The Government has agreed the terms of reference and membership of the Future of Media Commission.
The body will examine how public service objectives can be funded in a way that is sustainable, ensures independent editorial oversight and delivers value for money.
The Commission will be chaired by Professor Brian MacCraith, former President of Dublin City University (DCU), and will also include experts in public service media, independent journalism, social media, new technology platforms, media economics, culture, language, creative content, governance and international best practice.
Strong structure 'critical'
Taoiseach Micheál Martin TD said the Commission would chart a pathway for public service broadcasting and independent media into the future.
“A strong, independent media structure is critical for Ireland’s cultural, sporting, creative and political life,” he said.
“People rely on newspapers, TV, radio and online platforms to find out about local and national issues, to inform them about current affairs, to showcase our culture, to reach out to our diaspora, and to bring the nation together at times of national celebration and reflection.
“Irish media outlets have always reflected the core principles of objectivity and independence, and at a time when disinformation is on the rise, sustainable and impartial journalism has never been more important,” he said.
Professor Brian MacCraith said he was looking forward to a very important public policy challenge, that is important for the “quality and wellbeing of our shared society.”

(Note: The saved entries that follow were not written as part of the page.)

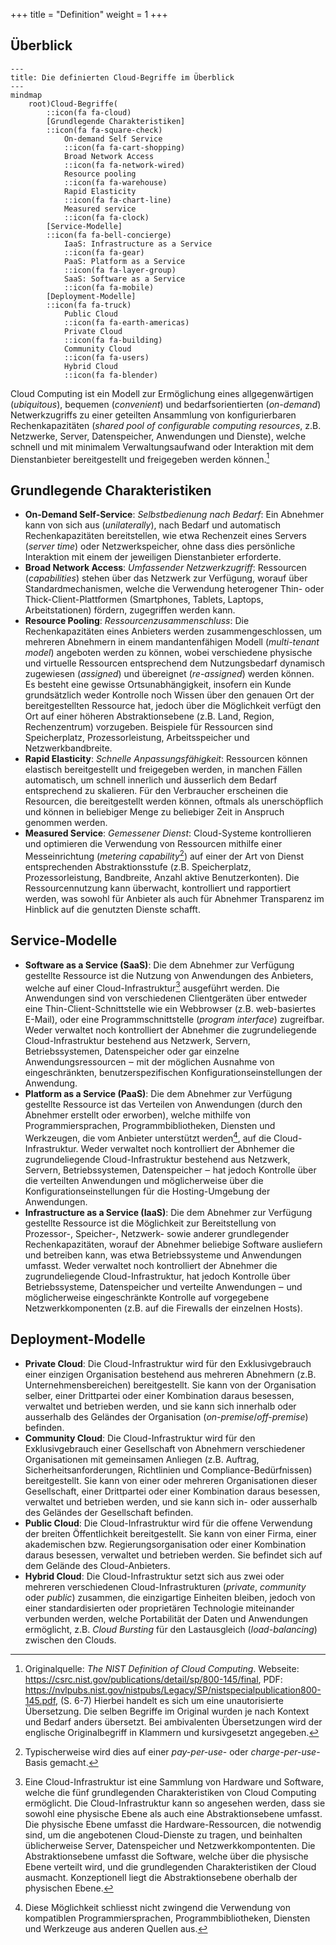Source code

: +++
title = "Definition"
weight = 1
+++

## Überblick

```mermaid
---
title: Die definierten Cloud-Begriffe im Überblick
---
mindmap
    root)Cloud-Begriffe(
        ::icon(fa fa-cloud)
        [Grundlegende Charakteristiken]
        ::icon(fa fa-square-check)
            On-demand Self Service
            ::icon(fa fa-cart-shopping)
            Broad Network Access
            ::icon(fa fa-network-wired)
            Resource pooling
            ::icon(fa fa-warehouse)
            Rapid Elasticity
            ::icon(fa fa-chart-line)
            Measured service
            ::icon(fa fa-clock)
        [Service-Modelle]
        ::icon(fa fa-bell-concierge)
            IaaS: Infrastructure as a Service
            ::icon(fa fa-gear)
            PaaS: Platform as a Service
            ::icon(fa fa-layer-group)
            SaaS: Software as a Service
            ::icon(fa fa-mobile)
        [Deployment-Modelle]
        ::icon(fa fa-truck)
            Public Cloud
            ::icon(fa fa-earth-americas)
            Private Cloud
            ::icon(fa fa-building)
            Community Cloud
            ::icon(fa fa-users)
            Hybrid Cloud
            ::icon(fa fa-blender)

```

Cloud Computing ist ein Modell zur Ermöglichung eines allgegenwärtigen
(*ubiquitous*), bequemen (*convenient*) und bedarfsorientierten
(*on-demand*) Netwerkzugriffs zu einer geteilten Ansammlung von
konfigurierbaren Rechenkapazitäten (*shared pool of configurable
computing resources*, z.B. Netzwerke, Server, Datenspeicher, Anwendungen
und Dienste), welche schnell und mit minimalem Verwaltungsaufwand oder
Interaktion mit dem Dienstanbieter bereitgestellt und freigegeben werden
können.[^1]

## Grundlegende Charakteristiken

- **On-Demand Self-Service**: *Selbstbedienung nach Bedarf*: Ein Abnehmer kann von
  sich aus (*unilaterally*), nach Bedarf und automatisch Rechenkapazitäten
  bereitstellen, wie etwa Rechenzeit eines Servers (*server time*) oder
  Netzwerkspeicher, ohne dass dies persönliche Interaktion mit einem der
  jeweiligen Dienstanbieter erforderte.
- **Broad Network Access**: *Umfassender Netzwerkzugriff*: Ressourcen
  (*capabilities*) stehen über das Netzwerk zur Verfügung, worauf über
  Standardmechanismen, welche die Verwendung heterogener Thin- oder
  Thick-Client-Plattformen (Smartphones, Tablets, Laptops, Arbeitstationen)
  fördern, zugegriffen werden kann.
- **Resource Pooling**: *Ressourcenzusammenschluss*: Die Rechenkapazitäten eines
  Anbieters werden zusammengeschlossen, um mehreren Abnehmern in einem
  mandantenfähigen Modell (*multi-tenant model*) angeboten werden zu können,
  wobei verschiedene physische und virtuelle Ressourcen entsprechend dem
  Nutzungsbedarf dynamisch zugewiesen (*assigned*) und übereignet
  (*re-assigned*) werden können. Es besteht eine gewisse Ortsunabhängigkeit,
  insofern ein Kunde grundsätzlich weder Kontrolle noch Wissen über den genauen
  Ort der bereitgestellten Ressource hat, jedoch über die Möglichkeit verfügt
  den Ort auf einer höheren Abstraktionsebene (z.B. Land, Region, Rechenzentrum)
  vorzugeben. Beispiele für Ressourcen sind Speicherplatz, Prozessorleistung,
  Arbeitsspeicher und Netzwerkbandbreite.
- **Rapid Elasticity**: *Schnelle Anpassungsfähigkeit*: Ressourcen können
  elastisch bereitgestellt und freigegeben werden, in manchen Fällen
  automatisch, um schnell innerlich und äusserlich dem Bedarf entsprechend zu
  skalieren. Für den Verbraucher erscheinen die Resourcen, die bereitgestellt
  werden können, oftmals als unerschöpflich und können in beliebiger Menge zu
  beliebiger Zeit in Anspruch genommen werden.
- **Measured Service**: *Gemessener Dienst*: Cloud-Systeme kontrollieren und
  optimieren die Verwendung von Ressourcen mithilfe einer Messeinrichtung
  (*metering capability*[^2]) auf einer der Art von Dienst entsprechenden
  Abstraktionsstufe (z.B. Speicherplatz, Prozessorleistung, Bandbreite, Anzahl
  aktive Benutzerkonten). Die Ressourcennutzung kann überwacht, kontrolliert und
  rapportiert werden, was sowohl für Anbieter als auch für Abnehmer Transparenz
  im Hinblick auf die genutzten Dienste schafft.

## Service-Modelle

- **Software as a Service (SaaS)**: Die dem Abnehmer zur Verfügung gestellte
  Ressource ist die Nutzung von Anwendungen des Anbieters, welche auf einer
    Cloud-Infrastruktur[^3] ausgeführt werden. Die Anwendungen sind von
    verschiedenen Clientgeräten über entweder eine Thin-Client-Schnittstelle wie
    ein Webbrowser (z.B. web-basiertes E-Mail), oder eine Programmschnittstelle
    (*program interface*) zugreifbar. Weder verwaltet noch kontrolliert der
    Abnehmer die zugrundeliegende Cloud-Infrastruktur bestehend aus Netzwerk,
    Servern, Betriebssystemen, Datenspeicher oder gar einzelne
    Anwendungsressourcen ‒ mit der möglichen Ausnahme von eingeschränkten,
    benutzerspezifischen Konfigurationseinstellungen der Anwendung.
- **Platform as a Service (PaaS)**: Die dem Abnehmer zur Verfügung gestellte
  Ressource ist das Verteilen von Anwendungen (durch den Abnehmer erstellt oder
  erworben), welche mithilfe von Programmiersprachen, Programmbibliotheken,
  Diensten und Werkzeugen, die vom Anbieter unterstützt werden[^4], auf die
  Cloud-Infrastruktur. Weder verwaltet noch kontrolliert der Abnhemer die
  zugrundeliegende Cloud-Infrastruktur bestehend aus Netzwerk, Servern,
  Betriebssystemen, Datenspeicher ‒ hat jedoch Kontrolle über die verteilten
  Anwendungen und möglicherweise über die Konfigurationseinstellungen für die
  Hosting-Umgebung der Anwendungen.
- **Infrastructure as a Service (IaaS)**: Die dem Abnehmer zur Verfügung
  gestellte Ressource ist die Möglichkeit zur Bereitstellung von Prozessor-,
  Speicher-, Netzwerk- sowie anderer grundlegender Rechenkapazitäten, worauf der
  Abnehmer beliebige Software ausliefern und betreiben kann, was etwa
  Betriebssysteme und Anwendungen umfasst. Weder verwaltet noch kontrolliert der
  Abnehmer die zugrundeliegende Cloud-Infrastruktur, hat jedoch Kontrolle über
  Betriebssysteme, Datenspeicher und verteilte Anwendungen ‒ und möglicherweise
  eingeschränkte Kontrolle auf vorgegebene Netzwerkkomponenten (z.B. auf die
  Firewalls der einzelnen Hosts).

## Deployment-Modelle

- **Private Cloud**: Die Cloud-Infrastruktur wird für den Exklusivgebrauch einer
  einzigen Organisation bestehend aus mehreren Abnehmern (z.B.
  Unternehmensbereichen) bereitgestellt. Sie kann von der Organisation selber,
  einer Drittpartei oder einer Kombination daraus besessen, verwaltet und
  betrieben werden, und sie kann sich innerhalb oder ausserhalb des Geländes der
  Organisation (*on-premise*/*off-premise*) befinden.
- **Community Cloud**: Die Cloud-Infrastruktur wird für den Exklusivgebrauch
  einer Gesellschaft von Abnehmern verschiedener Organisationen mit gemeinsamen
  Anliegen (z.B. Auftrag, Sicherheitsanforderungen, Richtlinien und
  Compliance-Bedürfnissen) bereitgestellt. Sie kann von einer oder mehreren
  Organisationen dieser Gesellschaft, einer Drittpartei oder einer Kombination
  daraus besessen, verwaltet und betrieben werden, und sie kann sich in- oder
  ausserhalb des Geländes der Gesellschaft befinden.
- **Public Cloud**: Die Cloud-Infrastruktur wird für die offene Verwendung der
  breiten Öffentlichkeit bereitgestellt. Sie kann von einer Firma, einer
  akademischen bzw.  Regierungsorganisation oder einer Kombination daraus
  besessen, verwaltet und betrieben werden. Sie befindet sich auf dem Gelände
  des Cloud-Anbieters.
- **Hybrid Cloud**: Die Cloud-Infrastruktur setzt sich aus zwei oder mehreren
  verschiedenen Cloud-Infrastrukturen (*private*, *community* oder *public*)
  zusammen, die einzigartige Einheiten bleiben, jedoch von einer
  standardisierten oder proprietären Technologie miteinander verbunden werden,
  welche Portabilität der Daten und Anwendungen ermöglicht, z.B. *Cloud
  Bursting* für den Lastausgleich (*load-balancing*) zwischen den Clouds.

[^1]: Originalquelle: *The NIST Definition of Cloud Computing*.  Webseite:
    <https://csrc.nist.gov/publications/detail/sp/800-145/final>, PDF:
    <https://nvlpubs.nist.gov/nistpubs/Legacy/SP/nistspecialpublication800-145.pdf>,
    (S. 6-7) Hierbei handelt es sich um eine unautorisierte Übersetzung. Die
    selben Begriffe im Original wurden je nach Kontext und Bedarf anders
    übersetzt. Bei ambivalenten Übersetzungen wird der englische Originalbegriff
    in Klammern und kursivgesetzt angegeben.

[^2]: Typischerweise wird dies auf einer *pay-per-use*- oder
    *charge-per-use*-Basis gemacht.

[^3]: Eine Cloud-Infrastruktur ist eine Sammlung von Hardware und Software,
    welche die fünf grundlegenden Charakteristiken von Cloud Computing
    ermöglicht. Die Cloud-Infrastruktur kann so angesehen werden, dass sie
    sowohl eine physische Ebene als auch eine Abstraktionsebene umfasst. Die
    physische Ebene umfasst die Hardware-Ressourcen, die notwendig sind, um die
    angebotenen Cloud-Dienste zu tragen, und beinhalten üblicherweise Server,
    Datenspeicher und Netzwerkkompontenten. Die Abstraktionsebene umfasst die
    Software, welche über die physische Ebene verteilt wird, und die
    grundlegenden Charakteristiken der Cloud ausmacht.  Konzeptionell liegt die
    Abstraktionsebene oberhalb der physischen Ebene.

[^4]: Diese Möglichkeit schliesst nicht zwingend die Verwendung von kompatiblen
    Programmiersprachen, Programmbibliotheken, Diensten und Werkzeuge aus
    anderen Quellen aus.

Members of the Future of Media Commission:
- Chair Professor Brian MacCraith, former President of Dublin City University (DCU),
- Sinéad Burke, Director of Tilting the Lens, writer and academic active in social media, and member of the Council of State,
- Alan Rusbridger, chair of the steering committee of the Reuters Institute for the Study of Journalism at the University of Oxford, and former Editor-in-Chief of Guardian News and Media,
- Lynette Fay, freelance broadcaster (broadcasting as Gaeilge and in English on BBC Radio Ulster) with an academic background in applied communications,
- Nuala O’Connor, co-founder of South Wind Blows, writer and documentary filmmaker in the areas of music and the arts,
- Gillian Doyle, Professor of Media Economics (Theatre, Film and Television Studies), University of Glasgow,
- Mark Little, co-founder of Kinzen,
- Stephen McNamara, Director of Communications, Irish Rugby Football Union (IRFU),
- Dr Finola Doyle-O’Neill, broadcast historian, University College Cork.